En 2001, le nom d’Anne Hidalgo apparaît pour la première fois dans une campagne pour les élections municipales à Paris. Candidate dans le 15e arrondissement, elle est battue par la droite mais entre au Conseil de Paris. Mieux, le maire d’alors Bertrand Delanoë (PS) la nomme première adjointe. Sept ans plus tard, le scénario est le même : la droite conserve le 15e au second tour mais le maire sortant rempile pour un mandat et maintien la Franco-espagnole (elle a la double nationalité depuis 2004) dans ses fonctions. En 2014, désignée dauphine de Bertrand Delanoë, elle est élue maire de Paris, puis confortée à nouveau en 2020.

Anne Hidalgo s’est également présentée deux fois aux élections législatives, en 2002 (12e circonscription) et en 2008 (13e), sans jamais remporter le scrutin. Elle fut par ailleurs conseillère régionale entre 2004 et 2014 et est, depuis 2016, première vice-président de la métropole du Grand Paris.

Anne Hidalgo maire de Paris

Elue maire de Paris depuis 2014, Anne Hidalgo est autant admirée que critiquée dans ses fonctions. Diriger la capitale, une immense tâche pour l’ancienne adjointe à l’urbanisme, qui n’a pas augmenté les impôts, bien que la dette communale se soit envolée à plus de 6 milliards d’euros.

Côté logements, le mandat d’Anne Hidalgo a été marqué par l’atteinte d’un seuil de 23% de logements sociaux alors que, dans le même temps, les prix de l’immobilier n’ont pas cessé d’augmenter (10 000€/m² en moyenne). L’encadrement des loyers et la régulation d’AirBnb ont aussi été mis en place.

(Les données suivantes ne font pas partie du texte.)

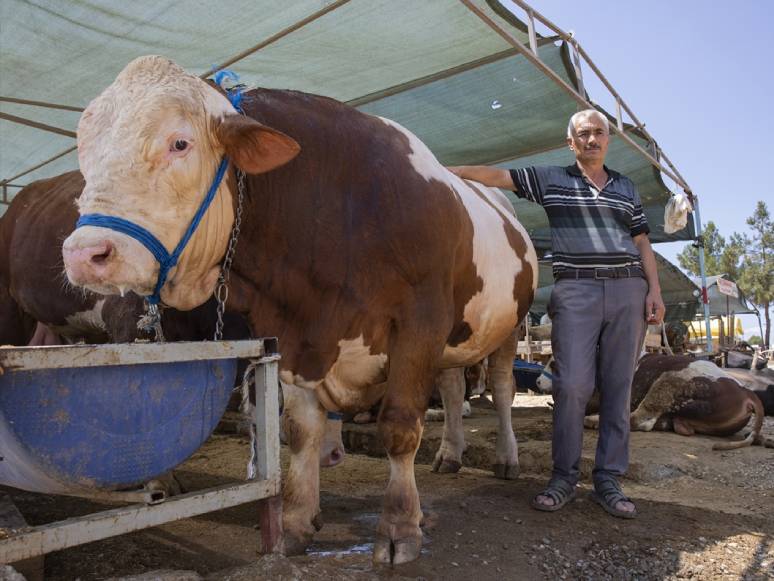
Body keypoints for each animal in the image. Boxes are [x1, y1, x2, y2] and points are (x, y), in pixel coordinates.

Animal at [62, 55, 540, 560]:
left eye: (180, 142)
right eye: (85, 150)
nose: (84, 253)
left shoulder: (419, 323)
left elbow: (399, 426)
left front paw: (400, 525)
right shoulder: (294, 333)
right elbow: (301, 429)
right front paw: (295, 520)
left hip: (507, 328)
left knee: (502, 390)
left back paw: (506, 457)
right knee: (451, 389)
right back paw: (449, 454)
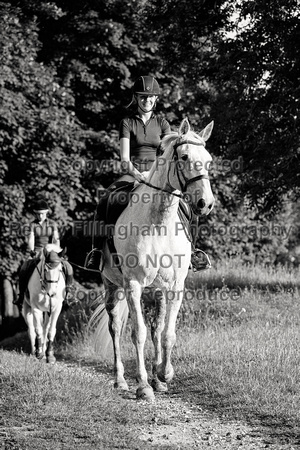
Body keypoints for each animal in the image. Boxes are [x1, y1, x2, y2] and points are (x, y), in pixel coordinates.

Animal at [92, 118, 214, 400]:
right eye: (184, 156)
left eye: (209, 160)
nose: (206, 203)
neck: (159, 223)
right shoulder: (133, 284)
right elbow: (138, 333)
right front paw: (143, 386)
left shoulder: (175, 286)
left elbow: (167, 334)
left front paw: (163, 374)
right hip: (112, 285)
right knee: (116, 327)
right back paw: (120, 381)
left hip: (156, 290)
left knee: (157, 327)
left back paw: (157, 378)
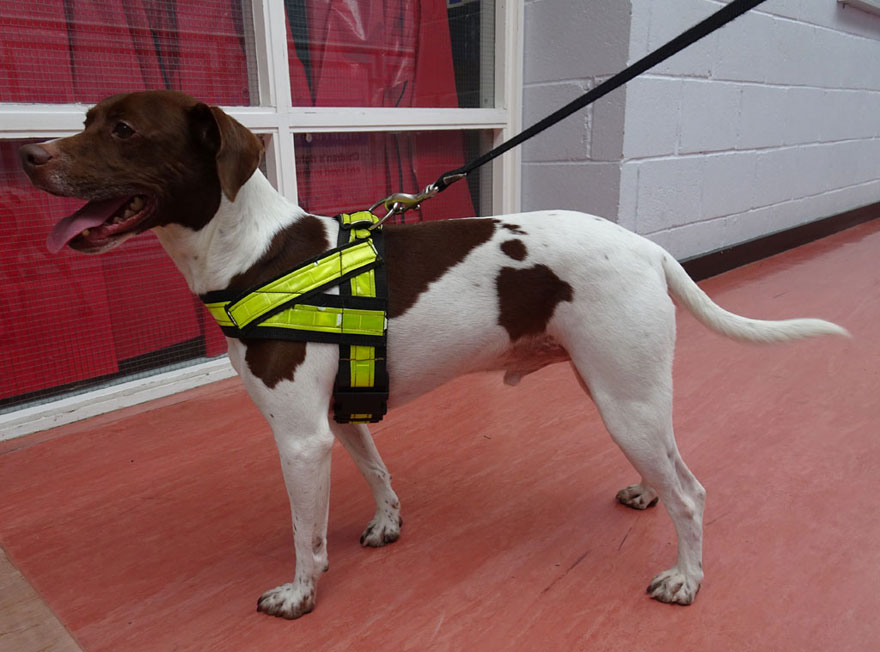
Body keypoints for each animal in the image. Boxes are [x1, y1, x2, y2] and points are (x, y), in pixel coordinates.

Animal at [18, 90, 844, 616]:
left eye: (124, 130)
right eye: (86, 119)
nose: (27, 154)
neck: (253, 252)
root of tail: (647, 246)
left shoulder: (301, 438)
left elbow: (304, 534)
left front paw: (301, 595)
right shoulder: (339, 421)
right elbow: (379, 475)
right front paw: (386, 525)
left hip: (625, 397)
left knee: (693, 493)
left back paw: (685, 578)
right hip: (619, 392)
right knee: (669, 469)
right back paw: (647, 493)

Sur le plan des mobilités, l’élue a mené (et mène toujours) un combat pour repousser les voitures hors de Paris, la dernière mesure instaurée étant la généralisation des 30km/h dans la capitale, après avoir piétonnisé les berges de Seine. Les pistes cyclables se sont aussi considérablement développées, tout comme les services de mobilités en libre-service (vélo, trottinettes, voitures électriques), non sans créer quelques tensions entre piétons, cyclistes et automobilistes. Anne Hidalgo est également la maire qui a porté la candidature de Paris pour accueillir les Jeux olympiques 2024, avec succès, malgré un coût exorbitant.

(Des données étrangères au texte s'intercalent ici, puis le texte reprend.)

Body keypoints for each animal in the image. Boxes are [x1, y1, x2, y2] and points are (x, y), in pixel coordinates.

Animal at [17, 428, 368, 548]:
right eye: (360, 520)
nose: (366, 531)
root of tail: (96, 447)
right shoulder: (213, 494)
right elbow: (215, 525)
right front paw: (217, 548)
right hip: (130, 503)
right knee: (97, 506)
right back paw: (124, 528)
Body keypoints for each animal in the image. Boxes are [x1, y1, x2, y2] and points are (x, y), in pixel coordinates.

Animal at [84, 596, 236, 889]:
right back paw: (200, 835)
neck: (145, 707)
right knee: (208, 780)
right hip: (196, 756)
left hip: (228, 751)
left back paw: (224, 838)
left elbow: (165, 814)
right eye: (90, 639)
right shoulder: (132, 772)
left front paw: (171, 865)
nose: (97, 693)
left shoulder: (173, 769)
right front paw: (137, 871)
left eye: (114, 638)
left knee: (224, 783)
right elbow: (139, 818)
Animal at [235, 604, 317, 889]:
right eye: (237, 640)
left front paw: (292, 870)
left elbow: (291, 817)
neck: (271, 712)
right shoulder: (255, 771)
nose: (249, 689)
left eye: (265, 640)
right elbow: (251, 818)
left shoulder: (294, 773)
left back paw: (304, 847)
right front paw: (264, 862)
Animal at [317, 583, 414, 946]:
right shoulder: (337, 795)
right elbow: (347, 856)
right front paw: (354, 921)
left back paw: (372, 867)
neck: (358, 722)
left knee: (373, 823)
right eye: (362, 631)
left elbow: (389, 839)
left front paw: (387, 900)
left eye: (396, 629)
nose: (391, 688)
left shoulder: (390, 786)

Les opposants de la future candidate à la présidentielle lui reprochent d’avoir “enlaidi” la capitale au cours de son mandat et les remarques d’habitants lors de la campagne des élections municipales ont beaucoup tourné autour de la propreté. Le hashtag #saccageparis a d’ailleurs été abondamment partagé sur les réseaux sociaux ces derniers mois. Il est également reproché à Anne Hidalgo une gestion clanique des dossiers, quand d’autres saluent son courage.

Qui est le mari d’Anne Hidalgo, Jean-Marc Germain ?

Depuis 1999, Anne Hidalgo partage sa vie avec Jean-Marc Germain. Le couple s’est rencontré en 1997 lorsque tous les deux travaillaient au cabinet de Martine Aubry, alors ministre de l’Emploi et de la Solidarité. Ensemble, ils ont un fils en 2002, Arthur Germain, qui s’est fait connaître pour sa traversée de la Manche, puis se marient en 2004.

Jean-Marc Germain était lui aussi un homme politique. Âgé de 55 ans, polytechnicien, il passe de cabinet de ministère en cabinet de ministère à la fin des années 1990, avant de rejoindre Martine Aubry à la mairie, puis à la Métropole de Lille de 2004 à 2012. Il la suit également lorsqu’elle devient première secrétaire du Parti socialiste (2008-2012).

En 2012, il se présente aux élections législatives, sur la 12e circonscription des Hauts-de-Seine. Il est élu député, puis perd son siège en 2017. Depuis, il est chargé de mission à l’INSEE.